● **Exercise instructions**: Only an exact repeat of the listing, without its images, counts as the answer.
◆ ◆ ◆ ◆
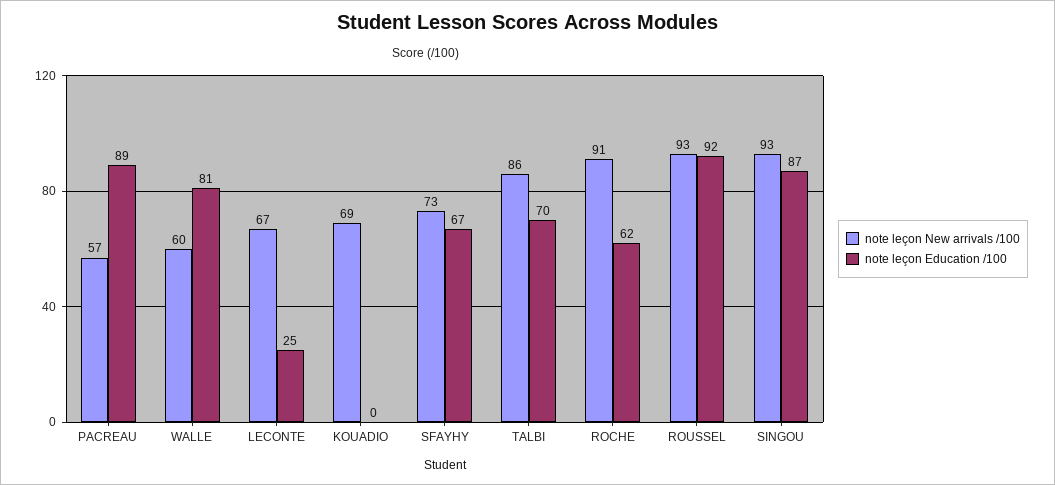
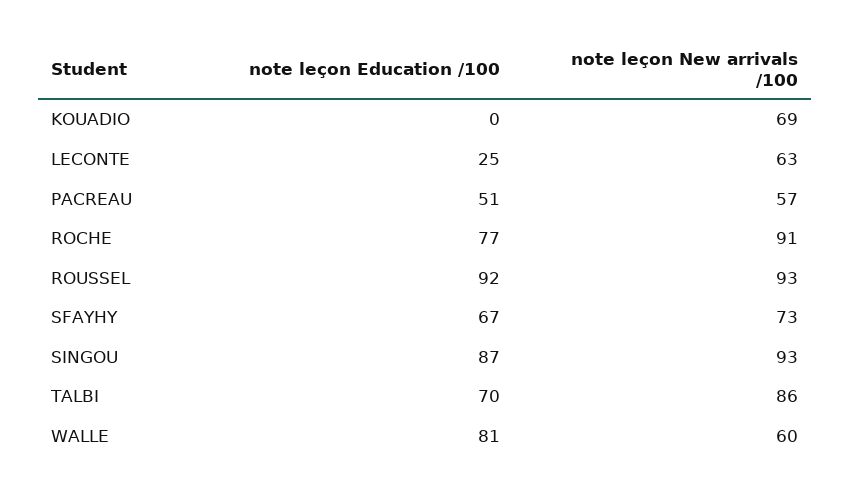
  {
    "note leçon New arrivals /100": {
      "PACREAU": 57,
      "WALLE": 60,
-     "LECONTE": 67,
+     "LECONTE": 63,
      "KOUADIO": 69,
      "SFAYHY": 73,
      "TALBI": 86,
      "ROCHE": 91,
      "ROUSSEL": 93,
      "SINGOU": 93
    },
    "note leçon Education /100": {
-     "PACREAU": 89,
+     "PACREAU": 51,
      "WALLE": 81,
      "LECONTE": 25,
      "KOUADIO": 0,
      "SFAYHY": 67,
      "TALBI": 70,
-     "ROCHE": 62,
+     "ROCHE": 77,
      "ROUSSEL": 92,
      "SINGOU": 87
    }
  }

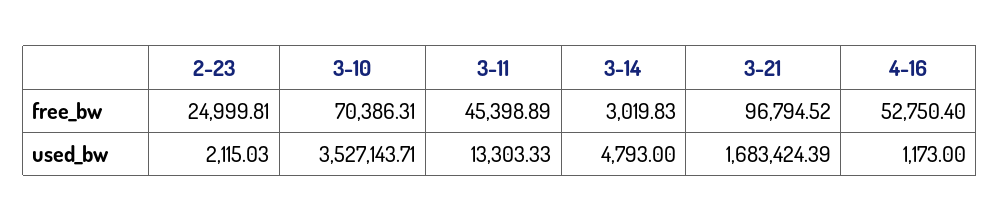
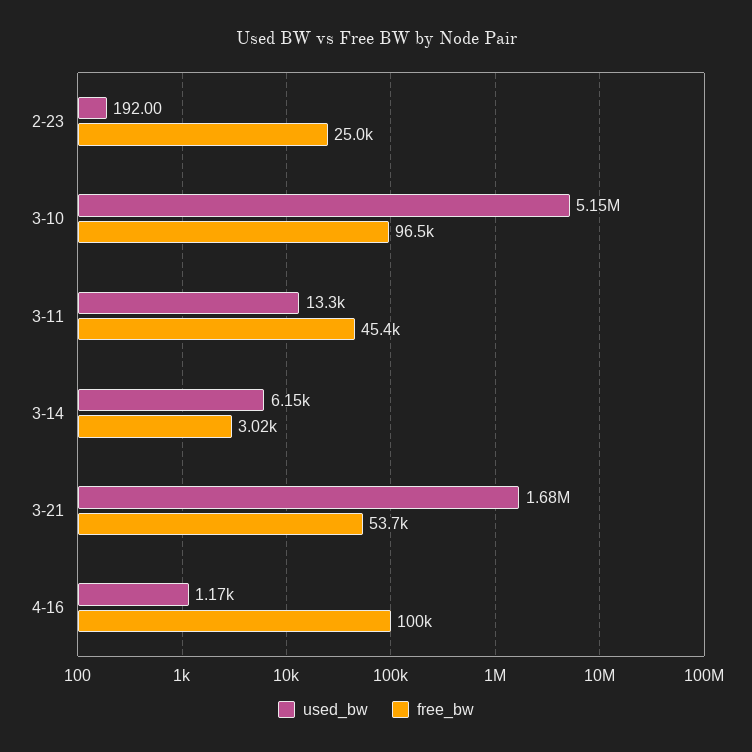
  {
    "free_bw": {
      "2-23": 24999.81,
-     "3-10": 70386.31,
+     "3-10": 96500,
      "3-11": 45398.89,
      "3-14": 3019.83,
-     "3-21": 96794.52,
+     "3-21": 53700,
-     "4-16": 52750.4
+     "4-16": 100000
    },
    "used_bw": {
-     "2-23": 2115.03,
+     "2-23": 192,
-     "3-10": 3527143.71,
+     "3-10": 5150000,
      "3-11": 13303.33,
-     "3-14": 4793,
+     "3-14": 6150,
      "3-21": 1683424.39,
      "4-16": 1173
    }
  }

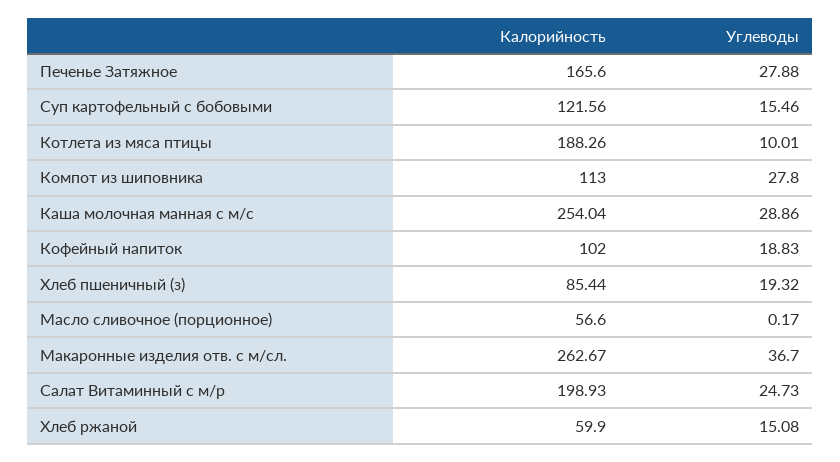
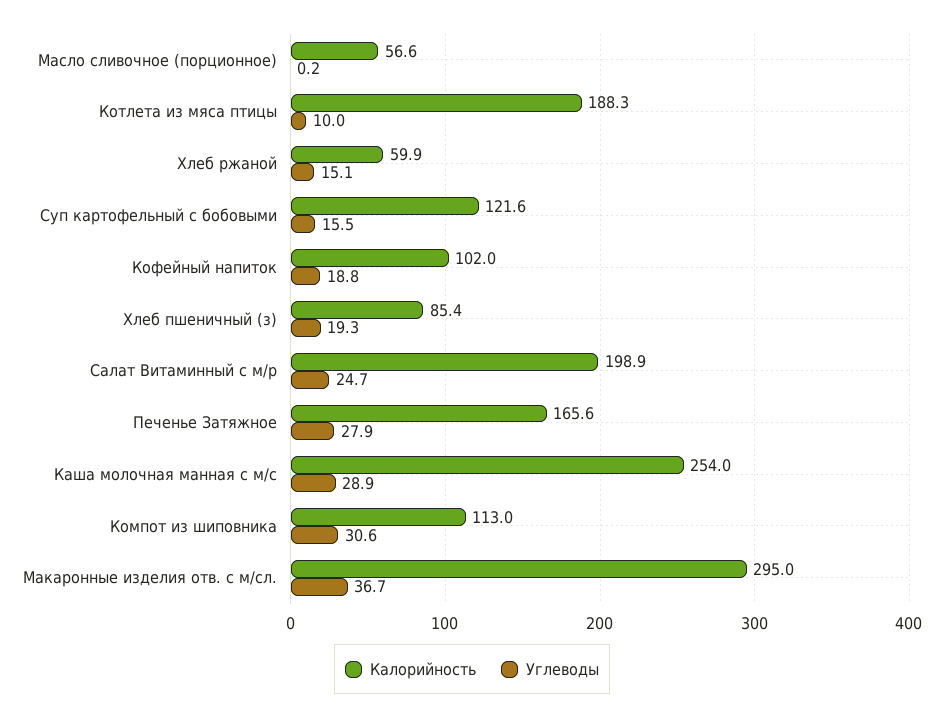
  {
    "Калорийность": {
      "Печенье Затяжное": 165.6,
      "Суп картофельный с бобовыми": 121.56,
      "Котлета из мяса птицы": 188.26,
      "Компот из шиповника": 113,
      "Каша молочная манная с м/с": 254.04,
      "Кофейный напиток": 102,
      "Хлеб пшеничный (з)": 85.44,
      "Масло сливочное (порционное)": 56.6,
-     "Макаронные изделия отв. с м/сл.": 262.67,
+     "Макаронные изделия отв. с м/сл.": 295,
      "Салат Витаминный с м/р": 198.93,
      "Хлеб ржаной": 59.9
    },
    "Углеводы": {
      "Печенье Затяжное": 27.88,
      "Суп картофельный с бобовыми": 15.46,
      "Котлета из мяса птицы": 10.01,
-     "Компот из шиповника": 27.8,
+     "Компот из шиповника": 30.6,
      "Каша молочная манная с м/с": 28.86,
      "Кофейный напиток": 18.83,
      "Хлеб пшеничный (з)": 19.32,
      "Масло сливочное (порционное)": 0.17,
      "Макаронные изделия отв. с м/сл.": 36.7,
      "Салат Витаминный с м/р": 24.73,
      "Хлеб ржаной": 15.08
    }
  }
◆ ◆ ◆ ◆
● **Answer space**:
  {
    "note leçon New arrivals /100": {
      "PACREAU": 57,
      "WALLE": 60,
-     "LECONTE": 67,
+     "LECONTE": 63,
      "KOUADIO": 69,
      "SFAYHY": 73,
      "TALBI": 86,
      "ROCHE": 91,
      "ROUSSEL": 93,
      "SINGOU": 93
    },
    "note leçon Education /100": {
-     "PACREAU": 89,
+     "PACREAU": 51,
      "WALLE": 81,
      "LECONTE": 25,
      "KOUADIO": 0,
      "SFAYHY": 67,
      "TALBI": 70,
-     "ROCHE": 62,
+     "ROCHE": 77,
      "ROUSSEL": 92,
      "SINGOU": 87
    }
  }

  {
    "free_bw": {
      "2-23": 24999.81,
-     "3-10": 70386.31,
+     "3-10": 96500,
      "3-11": 45398.89,
      "3-14": 3019.83,
-     "3-21": 96794.52,
+     "3-21": 53700,
-     "4-16": 52750.4
+     "4-16": 100000
    },
    "used_bw": {
-     "2-23": 2115.03,
+     "2-23": 192,
-     "3-10": 3527143.71,
+     "3-10": 5150000,
      "3-11": 13303.33,
-     "3-14": 4793,
+     "3-14": 6150,
      "3-21": 1683424.39,
      "4-16": 1173
    }
  }

  {
    "Калорийность": {
      "Печенье Затяжное": 165.6,
      "Суп картофельный с бобовыми": 121.56,
      "Котлета из мяса птицы": 188.26,
      "Компот из шиповника": 113,
      "Каша молочная манная с м/с": 254.04,
      "Кофейный напиток": 102,
      "Хлеб пшеничный (з)": 85.44,
      "Масло сливочное (порционное)": 56.6,
-     "Макаронные изделия отв. с м/сл.": 262.67,
+     "Макаронные изделия отв. с м/сл.": 295,
      "Салат Витаминный с м/р": 198.93,
      "Хлеб ржаной": 59.9
    },
    "Углеводы": {
      "Печенье Затяжное": 27.88,
      "Суп картофельный с бобовыми": 15.46,
      "Котлета из мяса птицы": 10.01,
-     "Компот из шиповника": 27.8,
+     "Компот из шиповника": 30.6,
      "Каша молочная манная с м/с": 28.86,
      "Кофейный напиток": 18.83,
      "Хлеб пшеничный (з)": 19.32,
      "Масло сливочное (порционное)": 0.17,
      "Макаронные изделия отв. с м/сл.": 36.7,
      "Салат Витаминный с м/р": 24.73,
      "Хлеб ржаной": 15.08
    }
  }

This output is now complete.